[RECORDS FOR THIS EXERCISE — start]

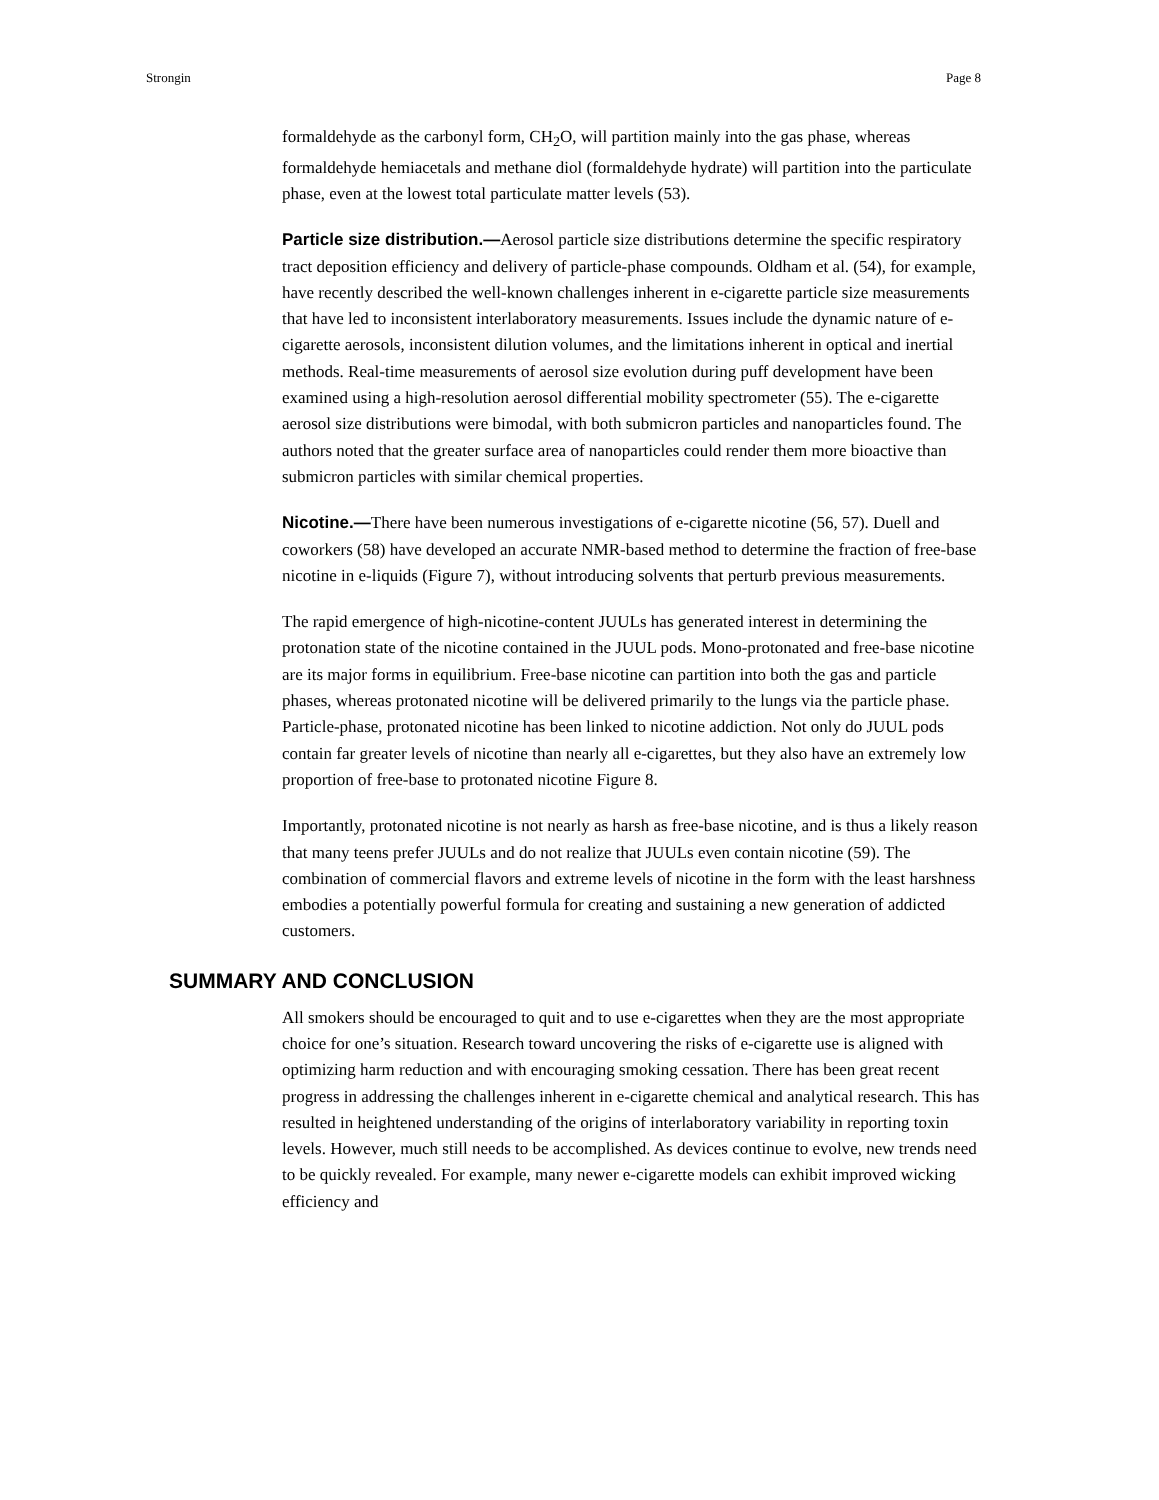Strongin Page 8
formaldehyde as the carbonyl form, CH<sub>2</sub>O, will partition mainly into the gas phase, whereas formaldehyde hemiacetals and methane diol (formaldehyde hydrate) will partition into the particulate phase, even at the lowest total particulate matter levels (53).
Particle size distribution.—Aerosol particle size distributions determine the specific respiratory tract deposition efficiency and delivery of particle-phase compounds. Oldham et al. (54), for example, have recently described the well-known challenges inherent in e-cigarette particle size measurements that have led to inconsistent interlaboratory measurements. Issues include the dynamic nature of e-cigarette aerosols, inconsistent dilution volumes, and the limitations inherent in optical and inertial methods. Real-time measurements of aerosol size evolution during puff development have been examined using a high-resolution aerosol differential mobility spectrometer (55). The e-cigarette aerosol size distributions were bimodal, with both submicron particles and nanoparticles found. The authors noted that the greater surface area of nanoparticles could render them more bioactive than submicron particles with similar chemical properties.
Nicotine.—There have been numerous investigations of e-cigarette nicotine (56, 57). Duell and coworkers (58) have developed an accurate NMR-based method to determine the fraction of free-base nicotine in e-liquids (Figure 7), without introducing solvents that perturb previous measurements.
The rapid emergence of high-nicotine-content JUULs has generated interest in determining the protonation state of the nicotine contained in the JUUL pods. Mono-protonated and free-base nicotine are its major forms in equilibrium. Free-base nicotine can partition into both the gas and particle phases, whereas protonated nicotine will be delivered primarily to the lungs via the particle phase. Particle-phase, protonated nicotine has been linked to nicotine addiction. Not only do JUUL pods contain far greater levels of nicotine than nearly all e-cigarettes, but they also have an extremely low proportion of free-base to protonated nicotine Figure 8.
Importantly, protonated nicotine is not nearly as harsh as free-base nicotine, and is thus a likely reason that many teens prefer JUULs and do not realize that JUULs even contain nicotine (59). The combination of commercial flavors and extreme levels of nicotine in the form with the least harshness embodies a potentially powerful formula for creating and sustaining a new generation of addicted customers.
SUMMARY AND CONCLUSION
All smokers should be encouraged to quit and to use e-cigarettes when they are the most appropriate choice for one’s situation. Research toward uncovering the risks of e-cigarette use is aligned with optimizing harm reduction and with encouraging smoking cessation. There has been great recent progress in addressing the challenges inherent in e-cigarette chemical and analytical research. This has resulted in heightened understanding of the origins of interlaboratory variability in reporting toxin levels. However, much still needs to be accomplished. As devices continue to evolve, new trends need to be quickly revealed. For example, many newer e-cigarette models can exhibit improved wicking efficiency and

[RECORDS FOR THIS EXERCISE — finish]

When you return the listing, keep each line exact and leave the pictures out.

◆ RESPONSE ◆
Strongin Page 8
formaldehyde as the carbonyl form, CH<sub>2</sub>O, will partition mainly into the gas phase, whereas formaldehyde hemiacetals and methane diol (formaldehyde hydrate) will partition into the particulate phase, even at the lowest total particulate matter levels (53).
Particle size distribution.—Aerosol particle size distributions determine the specific respiratory tract deposition efficiency and delivery of particle-phase compounds. Oldham et al. (54), for example, have recently described the well-known challenges inherent in e-cigarette particle size measurements that have led to inconsistent interlaboratory measurements. Issues include the dynamic nature of e-cigarette aerosols, inconsistent dilution volumes, and the limitations inherent in optical and inertial methods. Real-time measurements of aerosol size evolution during puff development have been examined using a high-resolution aerosol differential mobility spectrometer (55). The e-cigarette aerosol size distributions were bimodal, with both submicron particles and nanoparticles found. The authors noted that the greater surface area of nanoparticles could render them more bioactive than submicron particles with similar chemical properties.
Nicotine.—There have been numerous investigations of e-cigarette nicotine (56, 57). Duell and coworkers (58) have developed an accurate NMR-based method to determine the fraction of free-base nicotine in e-liquids (Figure 7), without introducing solvents that perturb previous measurements.
The rapid emergence of high-nicotine-content JUULs has generated interest in determining the protonation state of the nicotine contained in the JUUL pods. Mono-protonated and free-base nicotine are its major forms in equilibrium. Free-base nicotine can partition into both the gas and particle phases, whereas protonated nicotine will be delivered primarily to the lungs via the particle phase. Particle-phase, protonated nicotine has been linked to nicotine addiction. Not only do JUUL pods contain far greater levels of nicotine than nearly all e-cigarettes, but they also have an extremely low proportion of free-base to protonated nicotine Figure 8.
Importantly, protonated nicotine is not nearly as harsh as free-base nicotine, and is thus a likely reason that many teens prefer JUULs and do not realize that JUULs even contain nicotine (59). The combination of commercial flavors and extreme levels of nicotine in the form with the least harshness embodies a potentially powerful formula for creating and sustaining a new generation of addicted customers.
SUMMARY AND CONCLUSION
All smokers should be encouraged to quit and to use e-cigarettes when they are the most appropriate choice for one’s situation. Research toward uncovering the risks of e-cigarette use is aligned with optimizing harm reduction and with encouraging smoking cessation. There has been great recent progress in addressing the challenges inherent in e-cigarette chemical and analytical research. This has resulted in heightened understanding of the origins of interlaboratory variability in reporting toxin levels. However, much still needs to be accomplished. As devices continue to evolve, new trends need to be quickly revealed. For example, many newer e-cigarette models can exhibit improved wicking efficiency and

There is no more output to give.